Your Complete Guide to Index Investing with Dan Bortolotti

Vanguard’s VXC Gets a Facelift

2017-12-02T22:29:04+00:00June 16th, 2015|Categories: ETFs, Indexes|Tags: |22 Comments

The Vanguard FTSE All-World ex Canada (VXC) allows Canadians to get access to US, international and emerging markets equities with a single ETF, and it’s one of the ingredients in my model portfolios. Vanguard recently announced some planned changes to VXC’s benchmark index, so let’s take a closer look.

Right now, VXC holds only large and mid-cap stocks, but it will soon be adding small-caps to the mix—at least for overseas markets. This will come about indirectly as a result of changes to the benchmark indexes of three of the fund’s underlying holdings.

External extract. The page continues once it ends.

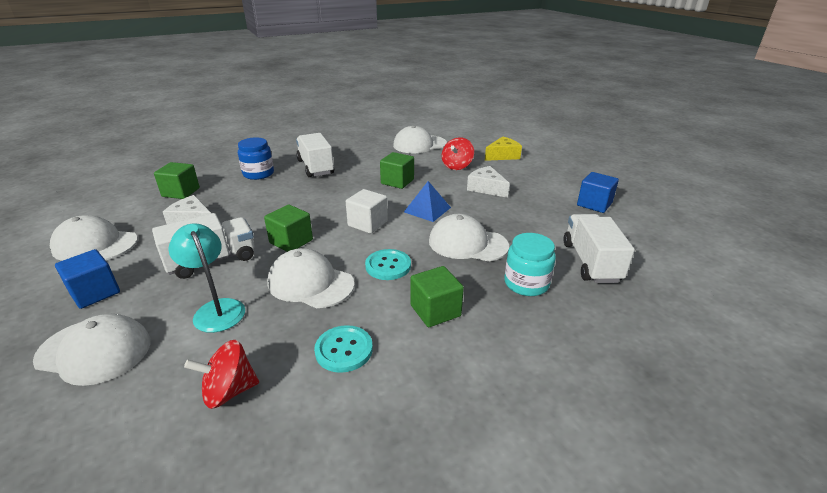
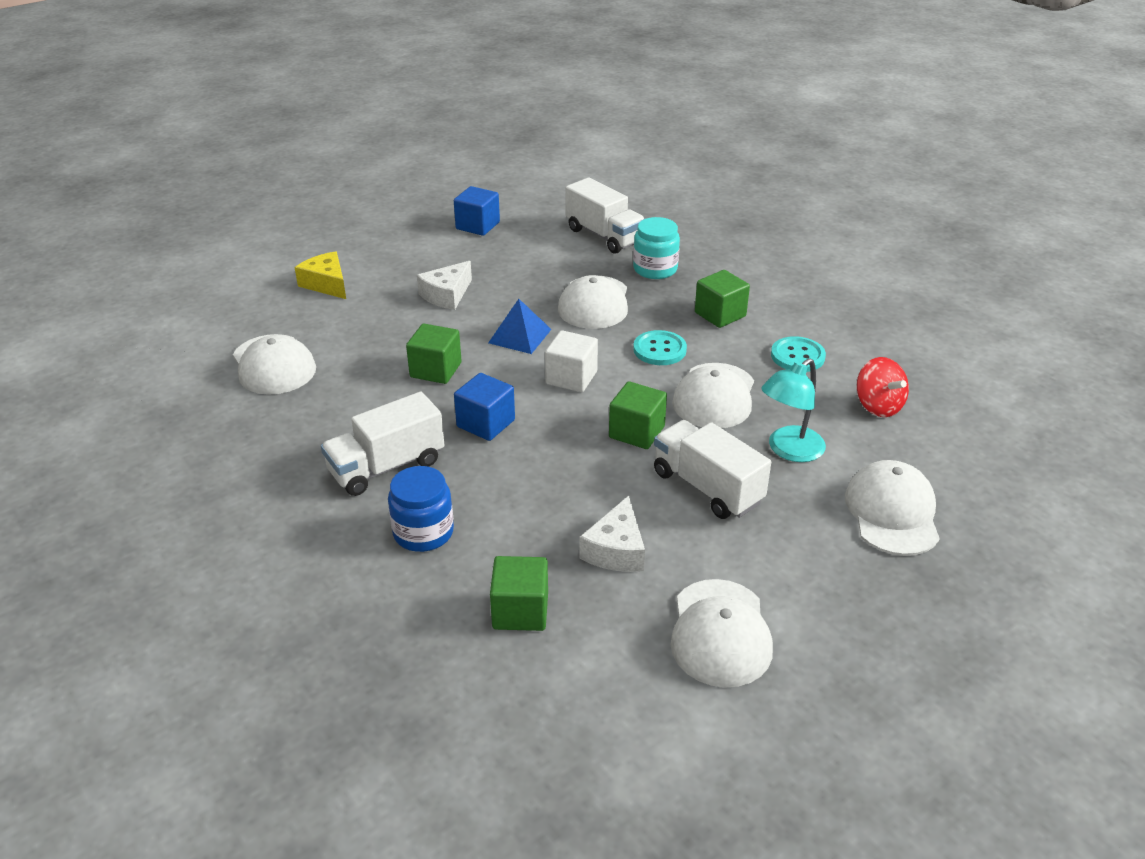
camera: 100 degrees left, 5 degrees up
(95, 293) = (815, 566): blue cube -> blue cube (486, 423)
(457, 166) = (371, 322): red spinning top -> none
(590, 262) = (604, 236): white truck -> white truck turned 120 degrees counterclockwise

VXC gets exposure to international developed and emerging markets through three US-listed ETFs: Vanguard FTSE Europe (VGK), Vanguard FTSE Pacific (VPL) and Vanguard FTSE Emerging Markets (VWO). These will soon begin tracking new “all cap” indexes that include small companies as well as large and mid-caps. Vanguard estimates that small-caps will eventually make up about 10% of each ETF. To reflect these changes, VXC will receive a new name: the Vanguard FTSE Global All Cap ex Canada Index ETF.

But it’s not clear whether VXC will add small-caps to its US equity exposure. The ETF currently tracks the US markets using the Vanguard Large Cap (VV). Given the fund’s new “all cap” mandate, I asked Vanguard whether VXC would be substituting the Vanguard Total Stock Market (VTI), which also includes mid and small-caps. The answer was no, though “over time we may consider alternatives that enable us to achieve exposure beyond what VV provides.”

There’s actually a good reason for this decision. Selling VV and buying VTI today could result in unitholders being slapped with a large capital gain distribution: VV makes up more than half of VXC, and it’s up about 28% (in Canadian dollars) over the last 12 months. Investors holding VXC in taxable accounts would pay a steep price for a switch to VTI.

With concerns like this in mind, Vanguard won’t be implementing the proposed changes all at once: the small caps will be added gradually over several months “to ensure an orderly and cost effective transition.” The changes are not expected to trigger capital gains, and there will be no changes to the funds’ management fees.

Canadians who use Vanguard’s other TSX-listed funds for international equities—both developed and emerging markets—will also be affected by these index changes: the Vanguard FTSE Developed ex North America (VDU), its currency-hedged counterpart VEF, and the Vanguard FTSE Emerging Markets (VEE) will be getting small-cap exposure, too. This will bring these ETFs close to their competitors, the iShares Core MSCI EAFE IMI (XEF) and iShares Core MSCI Emerging Markets IMI (XEC). The iShares ETFs already track “investable market indexes,” which is MSCI’s term for what FTSE calls an “all cap index.”

I see these changes as a positive development, for at least two reasons. First, small-cap stocks have historically delivered higher returns than large and mid-cap stocks in most countries. Second, funds that hold stocks of all sizes tend to have very little turnover, which means taxable capital gains distributions are less likely.